When the programme’s finished, I had to figure out how to get the loaf out. It had to be sooner rather than later, both because the tin (being metal) was going to contract more quickly than the bread and grab it even more firmly in place, and also because leaving the bread in the tin was likely to end in its getting soggy as the steam condensed with nowhere to escape to.
But it wasn’t that easy. For starters, the whole thing was bloody hot (well, it had just come out of an oven, hadn’t it?). The loaf was pretty tightly wedged into place, and as the baking tin is non-stick knives were out of the question.
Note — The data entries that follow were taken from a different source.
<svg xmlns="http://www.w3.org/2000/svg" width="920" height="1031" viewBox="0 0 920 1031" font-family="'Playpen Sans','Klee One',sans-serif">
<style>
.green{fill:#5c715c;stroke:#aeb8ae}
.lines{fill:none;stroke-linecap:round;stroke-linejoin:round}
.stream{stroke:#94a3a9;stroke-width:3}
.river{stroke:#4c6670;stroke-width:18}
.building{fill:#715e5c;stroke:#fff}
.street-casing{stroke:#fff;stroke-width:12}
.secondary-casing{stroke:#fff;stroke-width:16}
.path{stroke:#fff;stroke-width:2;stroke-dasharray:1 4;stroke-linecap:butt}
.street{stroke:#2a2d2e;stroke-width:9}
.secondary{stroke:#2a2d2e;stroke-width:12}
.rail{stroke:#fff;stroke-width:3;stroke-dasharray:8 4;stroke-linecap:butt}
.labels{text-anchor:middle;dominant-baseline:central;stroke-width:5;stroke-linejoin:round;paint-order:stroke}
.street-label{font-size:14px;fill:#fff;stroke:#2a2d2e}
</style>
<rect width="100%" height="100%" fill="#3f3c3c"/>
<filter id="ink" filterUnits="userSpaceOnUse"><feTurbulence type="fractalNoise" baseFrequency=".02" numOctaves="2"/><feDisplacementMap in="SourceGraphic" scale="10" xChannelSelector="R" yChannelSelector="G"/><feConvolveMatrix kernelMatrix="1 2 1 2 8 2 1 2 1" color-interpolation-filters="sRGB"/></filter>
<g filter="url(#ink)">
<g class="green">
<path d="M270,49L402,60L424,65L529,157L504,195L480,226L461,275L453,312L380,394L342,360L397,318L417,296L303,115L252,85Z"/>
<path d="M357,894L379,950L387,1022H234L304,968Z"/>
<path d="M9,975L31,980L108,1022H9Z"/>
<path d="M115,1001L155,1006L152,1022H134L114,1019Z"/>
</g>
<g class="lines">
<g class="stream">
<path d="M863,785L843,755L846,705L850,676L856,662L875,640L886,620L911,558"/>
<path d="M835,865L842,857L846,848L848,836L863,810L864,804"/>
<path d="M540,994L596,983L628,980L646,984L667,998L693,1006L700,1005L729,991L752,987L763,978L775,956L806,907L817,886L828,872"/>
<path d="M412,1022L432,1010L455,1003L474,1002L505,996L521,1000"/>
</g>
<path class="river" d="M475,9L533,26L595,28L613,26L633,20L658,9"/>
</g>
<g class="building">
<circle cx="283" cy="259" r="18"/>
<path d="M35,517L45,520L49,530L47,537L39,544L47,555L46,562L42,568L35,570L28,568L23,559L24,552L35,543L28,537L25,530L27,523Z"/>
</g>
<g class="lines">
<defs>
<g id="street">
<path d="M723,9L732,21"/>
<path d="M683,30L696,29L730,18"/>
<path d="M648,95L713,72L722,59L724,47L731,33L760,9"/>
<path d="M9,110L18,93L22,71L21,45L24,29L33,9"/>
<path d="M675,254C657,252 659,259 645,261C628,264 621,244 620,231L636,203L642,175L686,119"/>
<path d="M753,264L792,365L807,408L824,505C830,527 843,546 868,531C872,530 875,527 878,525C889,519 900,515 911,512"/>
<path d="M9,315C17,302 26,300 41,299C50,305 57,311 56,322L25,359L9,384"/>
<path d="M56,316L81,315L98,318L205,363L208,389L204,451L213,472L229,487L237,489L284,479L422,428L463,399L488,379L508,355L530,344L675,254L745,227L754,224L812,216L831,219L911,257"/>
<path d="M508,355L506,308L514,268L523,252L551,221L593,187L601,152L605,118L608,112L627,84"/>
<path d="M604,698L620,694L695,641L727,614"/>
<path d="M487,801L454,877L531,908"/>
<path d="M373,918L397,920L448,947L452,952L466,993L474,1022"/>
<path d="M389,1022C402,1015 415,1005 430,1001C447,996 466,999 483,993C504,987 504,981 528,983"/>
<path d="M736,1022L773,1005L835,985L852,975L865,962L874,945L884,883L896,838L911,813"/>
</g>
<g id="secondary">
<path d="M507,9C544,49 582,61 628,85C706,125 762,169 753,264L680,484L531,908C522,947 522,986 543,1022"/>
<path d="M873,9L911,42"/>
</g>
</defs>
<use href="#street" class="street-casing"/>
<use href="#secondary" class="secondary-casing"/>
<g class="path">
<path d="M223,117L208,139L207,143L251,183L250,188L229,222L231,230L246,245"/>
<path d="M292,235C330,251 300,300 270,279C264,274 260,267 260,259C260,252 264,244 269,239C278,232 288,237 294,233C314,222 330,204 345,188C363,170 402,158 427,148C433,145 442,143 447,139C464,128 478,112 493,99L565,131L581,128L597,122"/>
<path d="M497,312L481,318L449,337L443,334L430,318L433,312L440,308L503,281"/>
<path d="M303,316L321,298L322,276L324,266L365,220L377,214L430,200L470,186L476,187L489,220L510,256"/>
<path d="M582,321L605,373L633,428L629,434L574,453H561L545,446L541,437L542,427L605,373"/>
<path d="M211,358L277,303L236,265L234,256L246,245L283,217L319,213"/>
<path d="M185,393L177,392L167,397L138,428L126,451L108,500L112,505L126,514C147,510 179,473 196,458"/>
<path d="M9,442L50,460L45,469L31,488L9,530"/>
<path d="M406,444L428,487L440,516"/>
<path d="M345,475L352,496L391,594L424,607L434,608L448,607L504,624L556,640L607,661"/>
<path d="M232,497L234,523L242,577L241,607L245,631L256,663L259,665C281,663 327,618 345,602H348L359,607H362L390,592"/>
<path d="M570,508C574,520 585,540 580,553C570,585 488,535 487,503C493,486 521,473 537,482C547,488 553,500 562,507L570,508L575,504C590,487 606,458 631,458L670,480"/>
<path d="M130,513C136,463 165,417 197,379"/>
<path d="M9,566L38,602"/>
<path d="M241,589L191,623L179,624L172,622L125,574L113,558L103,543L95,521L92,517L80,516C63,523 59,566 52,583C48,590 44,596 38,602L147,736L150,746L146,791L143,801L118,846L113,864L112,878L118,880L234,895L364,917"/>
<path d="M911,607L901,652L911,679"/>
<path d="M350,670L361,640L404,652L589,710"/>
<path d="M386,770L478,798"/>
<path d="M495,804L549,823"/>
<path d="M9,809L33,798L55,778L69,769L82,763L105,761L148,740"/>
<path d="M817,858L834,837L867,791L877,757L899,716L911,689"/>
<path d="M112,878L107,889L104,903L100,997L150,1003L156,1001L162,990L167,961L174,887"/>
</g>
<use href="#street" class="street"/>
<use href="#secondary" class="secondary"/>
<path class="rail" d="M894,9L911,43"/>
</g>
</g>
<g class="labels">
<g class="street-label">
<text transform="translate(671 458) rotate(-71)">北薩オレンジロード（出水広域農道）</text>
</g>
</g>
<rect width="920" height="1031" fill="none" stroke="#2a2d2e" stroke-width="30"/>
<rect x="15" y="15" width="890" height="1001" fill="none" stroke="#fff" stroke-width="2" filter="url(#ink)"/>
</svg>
In the end a wooden spatula came to my rescue.
However, long before taking the loaf out I’d already realised that 500g of dough was not really big enough for the tin, and that since it was a quite large rectangular tin, all the dough had ended up to one side, resulting in a rather strangely-shaped loaf (as you’ve already seen above).
Once I’d got the loaf out I realised that, predictably, the dough hook wasn’t in the baking tin any more, but was now embedded in the bottom of the loaf…
Since the dough hook is made of metal and is also non-stick coated, the same strictures against sharp implements applied and, of course, it was also pretty hot (though not quite so hot by now). A plastic Japanese-style (pointy) chopstick was my friend here.
As it happened, the bread itself was quite tasty, if a tad on the heavy side. It put me in mind of the loaves my mother made during the bread strikes in the mid-1970s. She improved as time went on, so maybe practice will make perfect. We’ll see.